From https://stackoverflow.com/a/1131238/2409299 :
import hashlib
with open("your_filename.txt", "rb") as f:
file_hash = hashlib.md5()
while chunk := f.read(8192):
file_hash.update(chunk)
print(file_hash.digest())
print(file_hash.hexdigest()) # to get a printable str instead of bytes
Then compare the hexdigest
with previously stored hashes to identify a duplicate file.
Row-wise checksum
Using the Spark CSV reader means you've already unpacked the file into rows & columns which means you can no longer compute an accurate file hash. You could instead do row-wise hashes by adding a column with the hash per row, sort the dataset the same way across all the files, and hash down that column to come up with a deterministic result. It would probably be easier to go the file-based MD5 route though.
With Spark SQL and the built-in hash function:
spark.sql("SELECT *, HASH(*) AS row_hash FROM my_table")
Spark's Hash function is not an MD5 algorithm. In my opinion it may not be suitable for this use case. For example, it skips columns that are NULL which can cause hash collisions (false-positive duplicates).
Below hash values are the same:
spark.sql("SELECT HASH(NULL, 'a', 'b'), HASH('a', NULL , 'b')")

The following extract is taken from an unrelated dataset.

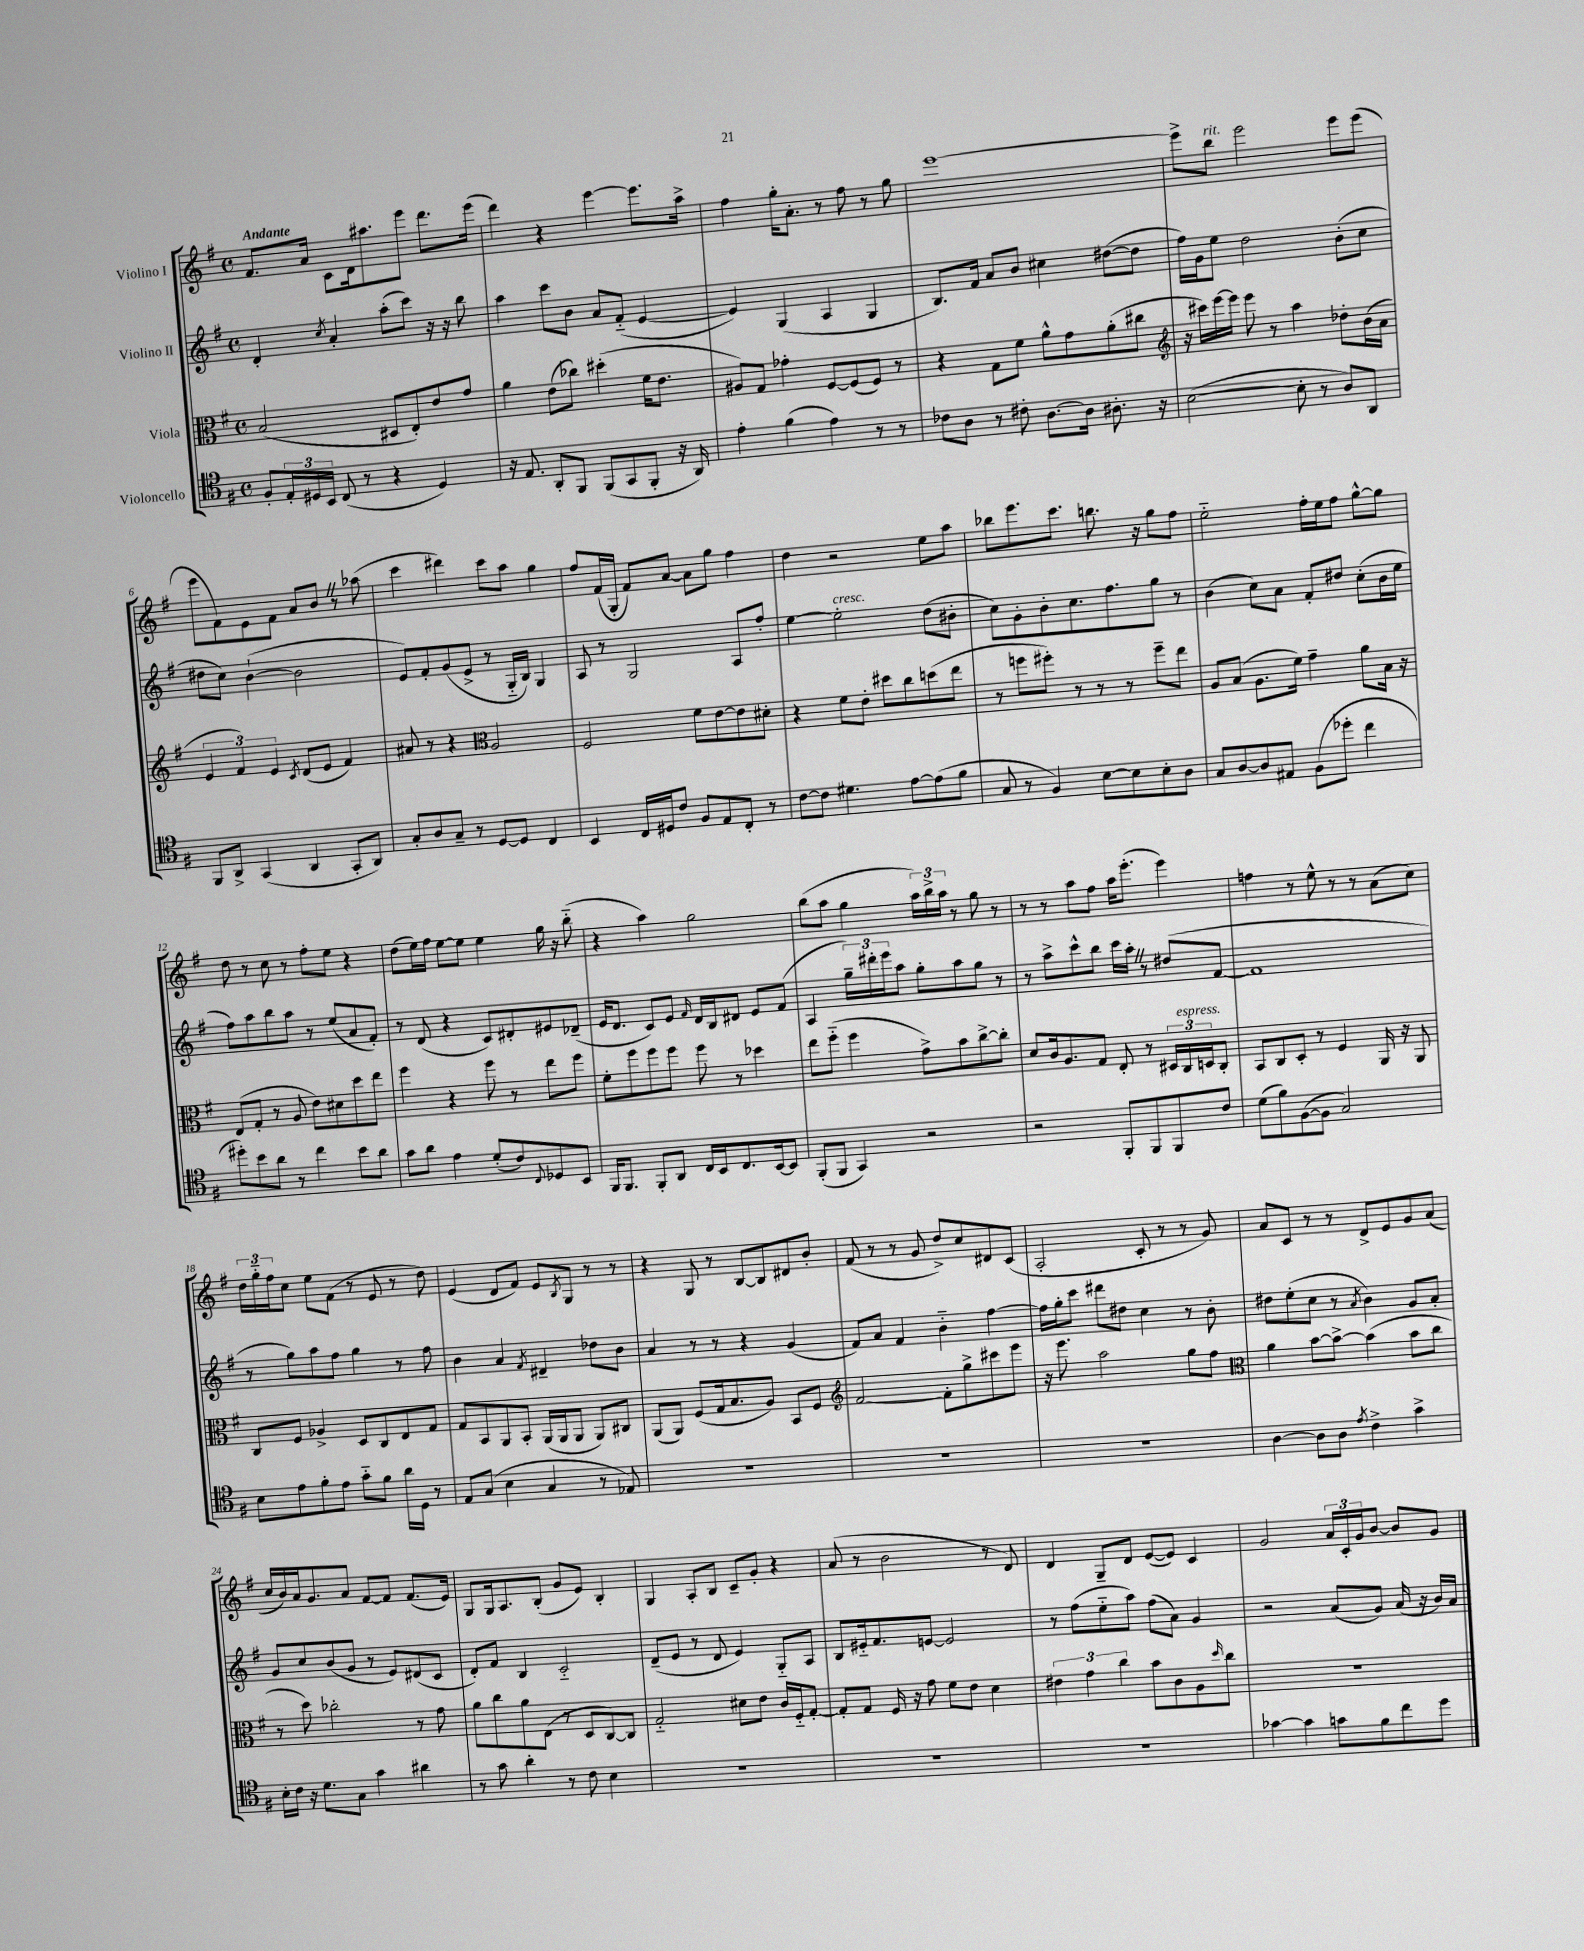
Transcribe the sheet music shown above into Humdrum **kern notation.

+----------------+----------------+
|hash(NULL, a, b)|hash(a, NULL, b)|
+----------------+----------------+
| 190734147| 190734147|
+----------------+----------------+
Other notes
Some data stores such as S3 have object metadata (E-Tag) that acts like a hash. If you are using such a data store you could simply retrieve and compare these to identify duplicates, and avoid hashing any files yourself.